Text:

++++++++++++++++++++

They start with criticism. They launch into accusations. They read off the rules. I can imagine their frustration growing as they start to wrestle with the implications of what has just happened.

 

The leaders of the early church, like Peter, believed that faith meant one thing, and God was trying to show them it meant something else. But we cling to our traditions, to our rules, to what we know and understand.

I think the number one way God changes our hearts and minds is by helping us experience the world in a different way.

That’s what happened with Peter. God moved him to the right time and place and put Cornelius in his life to give him an undeniable experience of grace and power and Holy Spirit led transformation.

 

But the number two way God changes hearts and minds is by calling those who have had these life-altering experiences to tell their story.

 

The apostles were furious and demanded an explanation.

And Peter gave them one.

 

He told them about his vision.

He told them about how God led him to the house of Cornelius.

He connected what he had experienced of Jesus Christ and the outpouring of the Holy Spirit with what he witnessed first-hand in Caesarea.

In chapter 11, verse 16-17 he testifies: “I remembered the Lord’s words: ‘John will baptize with water, but you will be baptized with the Holy Spirit.’ If God gave them the same give he gave us who believed in the Lord Jesus Christ, then who am I? Could I stand in God’s way?”.

 

Seventy five years ago, I probably would not have been welcomed in this pulpit.  As a woman, ordination was out of the question.  A combination of tradition and a patriarchal society and a way of reading the scriptures precluded the church from welcoming women as preachers and pastors.

But here I stand… robed, ordained, my calling from the Holy Spirit confirmed by the church.

At various points throughout our history, faithful folk stood up and exclaimed about women:  These people have received the Holy Spirit… just like we did – How can we stop them from being baptized?  How can we deny them a place at the table?  How can we stop them from being ordained when God has so clearly spoken in their lives?

John Wesley, the founder of Methodism was against women preaching in principle… until he witnessed the Holy Spirit working through the lives of women like Sarah Crosby, Grace Murry, and Hannah Ball.  He relented and licensed them for preaching in the circuits across England.

God changed his mind.

God changed the mind of our church.

God helped us to see a different vision of what the church and our community could be, just as God had done for Peter.

As a young woman, I have always lived in a church that ordained women.  I have always been a part of a church that valued the contributions women made in ministry, in leadership, and in the world.  It has been a given.

++++++++++++++++++++

Data extracts:
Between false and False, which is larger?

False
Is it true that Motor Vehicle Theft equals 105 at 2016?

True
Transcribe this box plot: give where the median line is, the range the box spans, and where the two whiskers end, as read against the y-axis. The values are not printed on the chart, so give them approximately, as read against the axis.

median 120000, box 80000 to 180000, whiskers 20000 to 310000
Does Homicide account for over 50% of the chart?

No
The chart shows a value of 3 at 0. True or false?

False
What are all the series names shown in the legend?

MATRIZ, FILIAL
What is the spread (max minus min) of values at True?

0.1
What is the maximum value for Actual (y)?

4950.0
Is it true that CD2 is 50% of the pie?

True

++++++++++++++++++++

Please copy the sermon between "But the number" and "gave them one.", inclusive, swapping "furious" for "angry".

But the number two way God changes hearts and minds is by calling those who have had these life-altering experiences to tell their story.

 

The apostles were angry and demanded an explanation.

And Peter gave them one.